Eğitimden bahsedince, aynı toplantıda, bazen okul eğitiminin yetmediğinin canlı bir örneğine kulak misafiri oldum. Konuk kraliçe, öğretmen eşliğinde ebru sanatı deniyordu. Basın da bizimle birlikte onu izliyordu. Tam arkamda iki genç bayan gazeteciden biri, diğerine “Asaletin kandan geçtiğinin en güzel örneği, kadın nasıl asil, hareketleri nasıl zarif, kesinlikle asalet doğuştan, aileden ve kandan.” diyordu. Muhtemelen ilk görevleri değildi. Muhtemelen iletişim ya da basın-yayın gibi bir yüksekokul eğitimi almışlardı. Ve muhtemelen bu görev onlara beş dakika önce verilmemişti. Ama onlar, izleyecekleri kraliçe için bir araştırma yapmaya gerek görmemişlerdi. İnternetten yapılacak beş dakikalık bir arama, kraliçenin Alman olduğunu, 1976 olimpiyatlarında hosteslik yaparken kralla birbirlerine âşık olduklarını, yani kanında ailesel anlamda asalet olmadığını öğretirdi. Gerçek asaletin iyi bir eğitim ve öğrenme isteği olduğunu gençlere nasıl anlatacağız bilemiyorum. Bunların da yetmeyeceğini, çalışmak gerektiğini nasıl öğreteceğiz, bazen umutsuzluğa kapılıyorum. Çünkü eğitim sistemiyle veremiyoruz. Çünkü sokakta veremiyoruz. Çünkü basınla veremiyoruz. Çünkü ailede veremiyoruz. Onlara örnek de olamıyoruz. Çünkü yücelttiğimiz örnekler çalışmadan, emek sarf etmeden, uğraşmadan kazananlar. Böylece onların çalışıp makam ve bilgi sahibi olmak yerine, bir kralın onlara âşık olmasıyla kazanacakları nüfusu hayal etmeleri gerekiyor.

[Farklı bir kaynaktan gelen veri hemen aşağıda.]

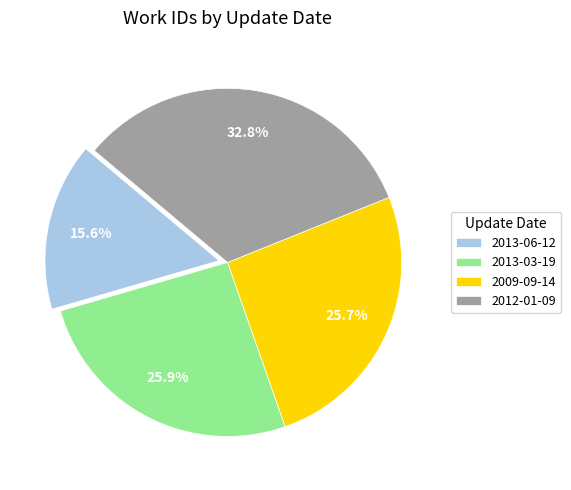

What percentage is NOT represented by 2009-09-14?

74.3%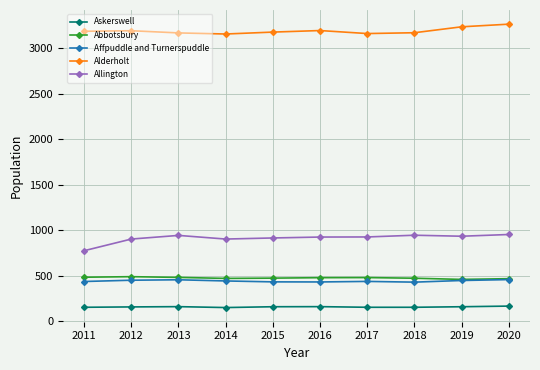

True or false: Abbotsbury and Allington cross at least once.

False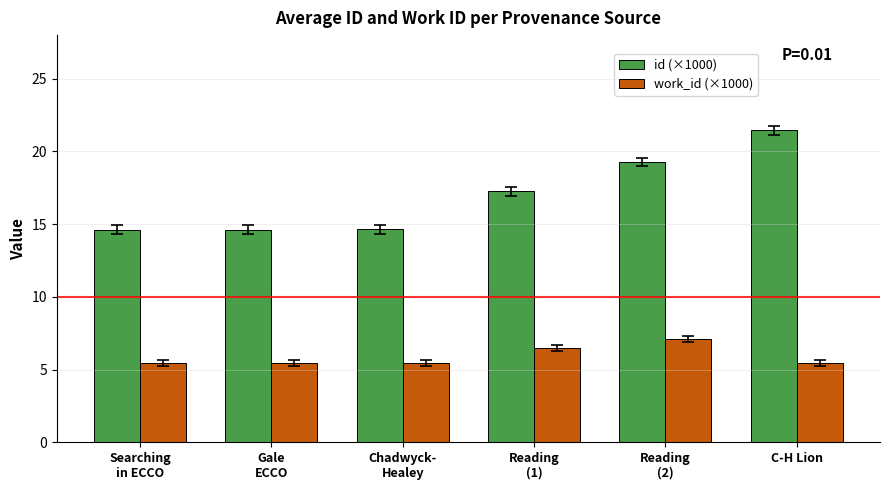

Reading left to right, transcribe all the data shown in this chart.

id (×1000): Searching
in ECCO=14.6	Gale
ECCO=14.6	Chadwyck-
Healey=14.6	Reading
(1)=17.3	Reading
(2)=19.3	C-H Lion=21.4
work_id (×1000): Searching
in ECCO=5.5	Gale
ECCO=5.5	Chadwyck-
Healey=5.5	Reading
(1)=6.5	Reading
(2)=7.1	C-H Lion=5.5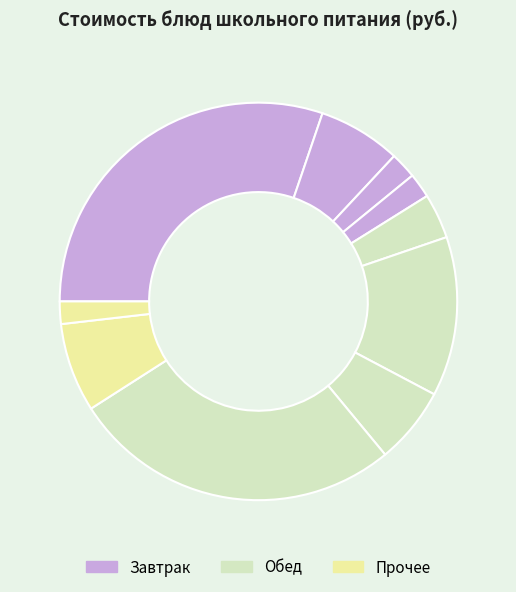

How many slices are in this pie chart?

10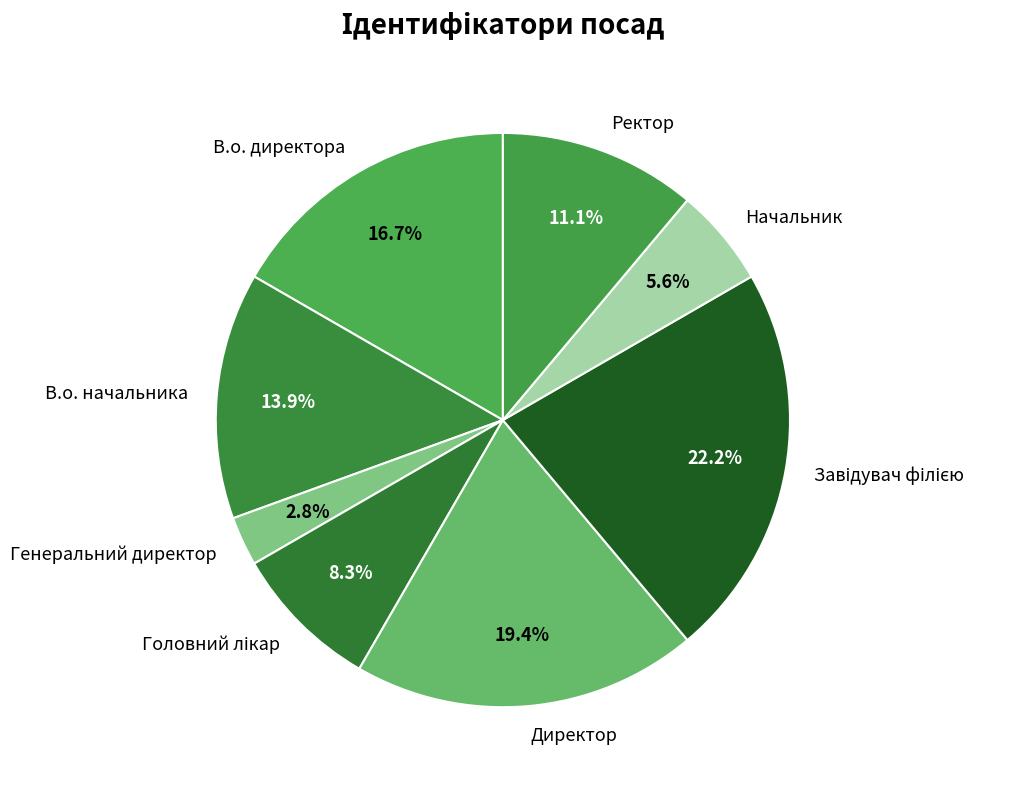

Between Генеральний директор and В.о. начальника, which is larger?

В.о. начальника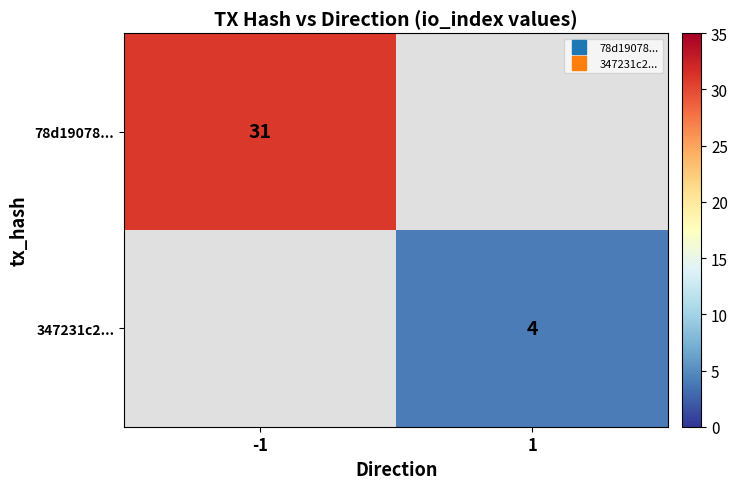

At which label is 78d19078... closest to 31?

-1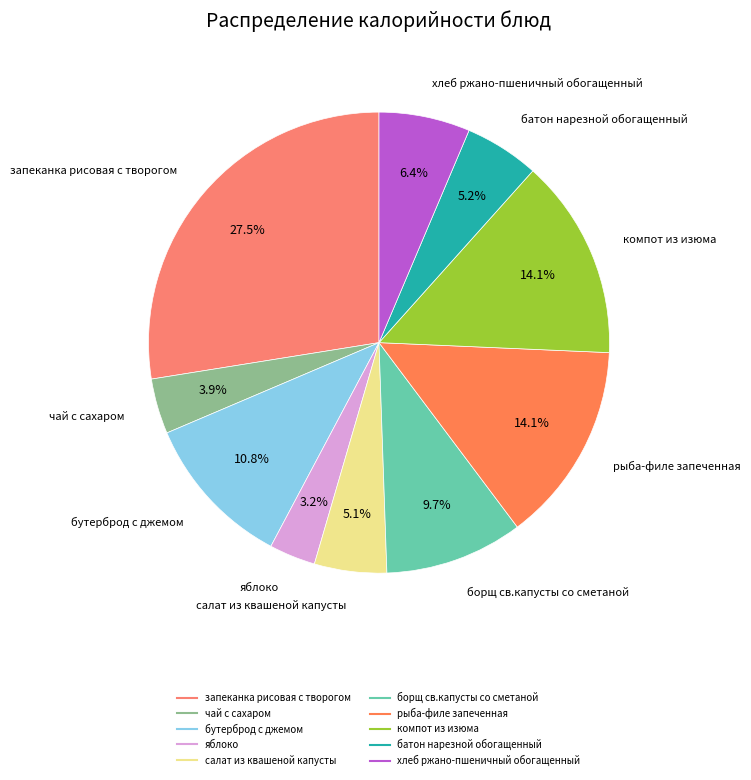

To the nearest percent, what is the difference between the largest and smallest slice percentages?

24%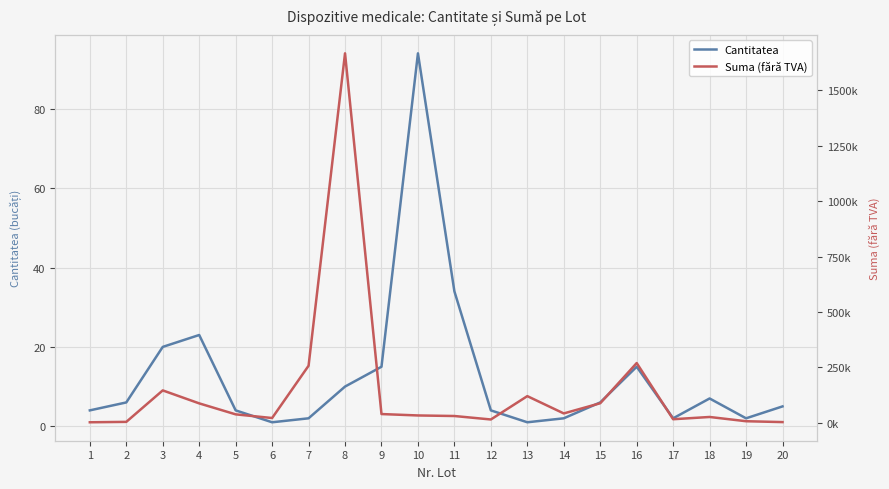

True or false: Suma (fără TVA) has a value of 31166.7 at 11.

True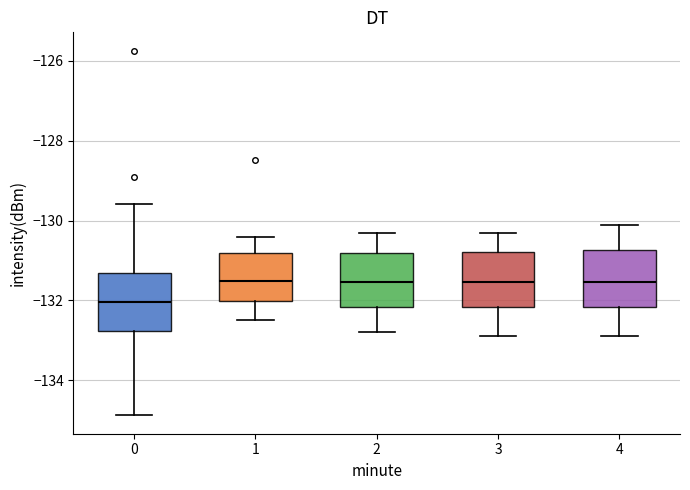

Reading left to right, read every box against the y-axis: the position of its median line, the range the box covers, and the ends of its whiskers. The values are not printed on the chart, so give them approximately, as read against the axis.

0: median -132.0, box -132.8 to -131.4, whiskers -134.8 to -129.6
1: median -131.6, box -132.0 to -130.8, whiskers -132.4 to -130.4
2: median -131.6, box -132.2 to -130.8, whiskers -132.8 to -130.2
3: median -131.6, box -132.2 to -130.8, whiskers -132.8 to -130.2
4: median -131.6, box -132.2 to -130.8, whiskers -132.8 to -130.0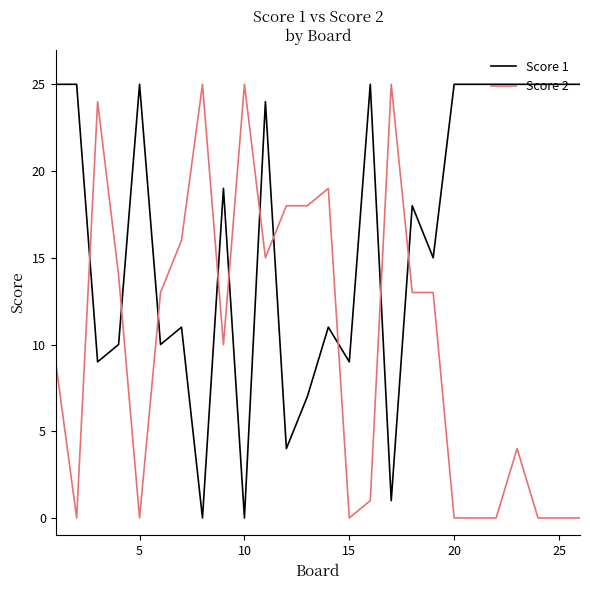

Which series has the largest total across all categories?

Score 1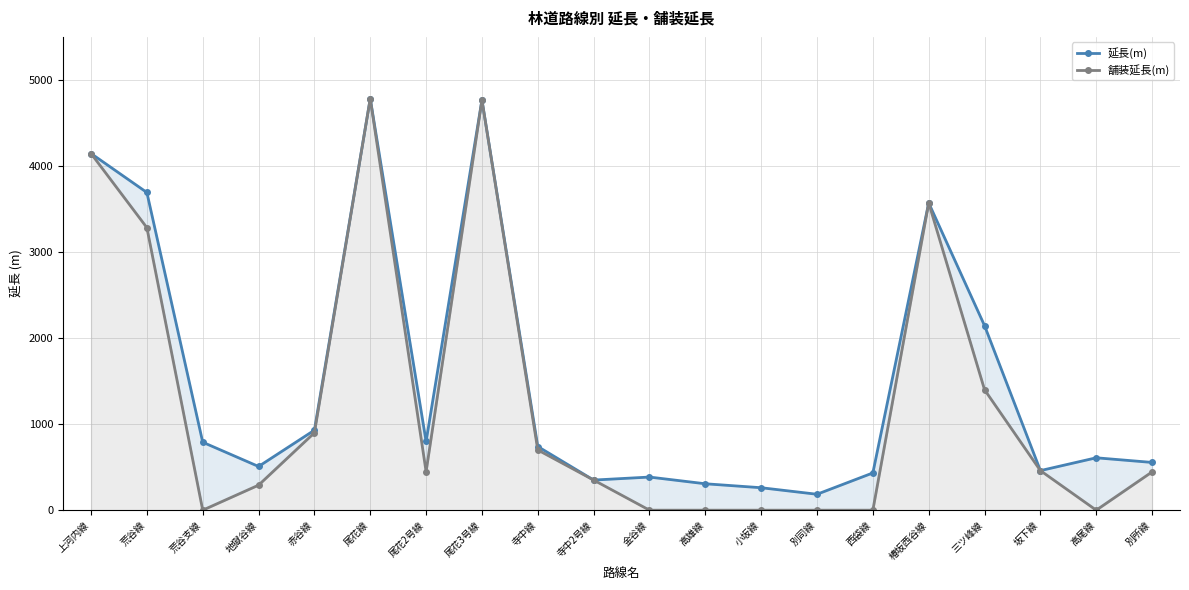

What is the difference between the maximum and minimum values in the 延長(m) series?

4599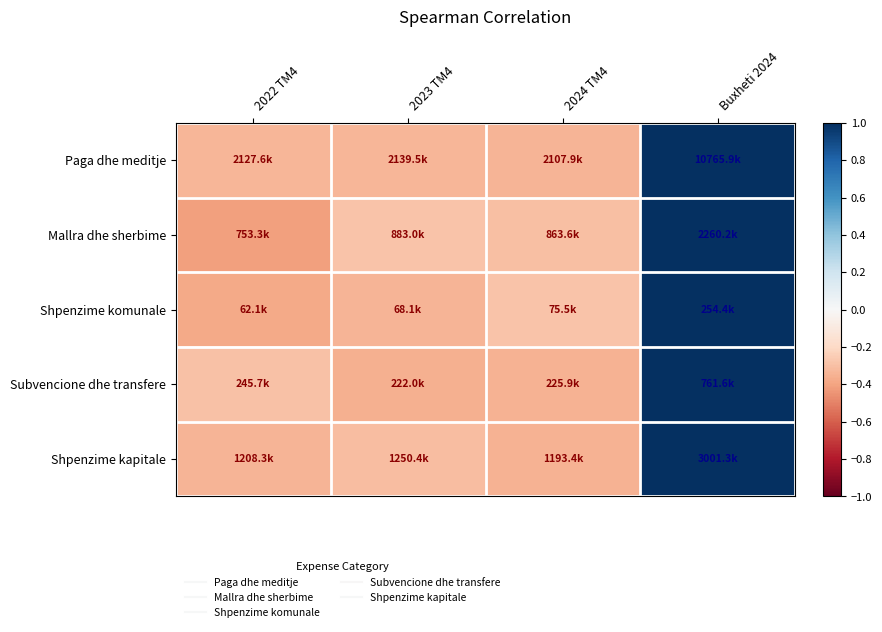

How many data points does each series have?

4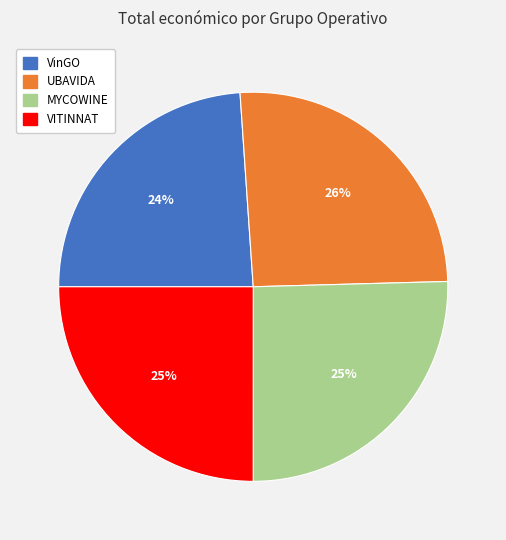

How many slices are in this pie chart?

4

Ülkemizden bir kraliçe daha geçti. Giydikleri, yedikleri, gittiği yerler, çarpılan yaya haberdi. Ebru fırçasını nasıl “asilce” salladığı haberdi. Oysa haber de, asalet de engellilere ve çocuklara olan yaklaşımıydı. Ve kanındaki asalet bence, konumuna ve yaşına rağmen bilmediklerini öğrenmek için sorular sorup dikkatle dinlemesinden, öğrenme çabasından, yaptıklarını anlatırken gösterdiği alçak gönüllülüğünden, kraliçeliğin eşi nedeniyle taşıdığı bir unvan olduğunu vurgulamasından ve insanlara gösterdiği saygıdan kaynaklanıyordu.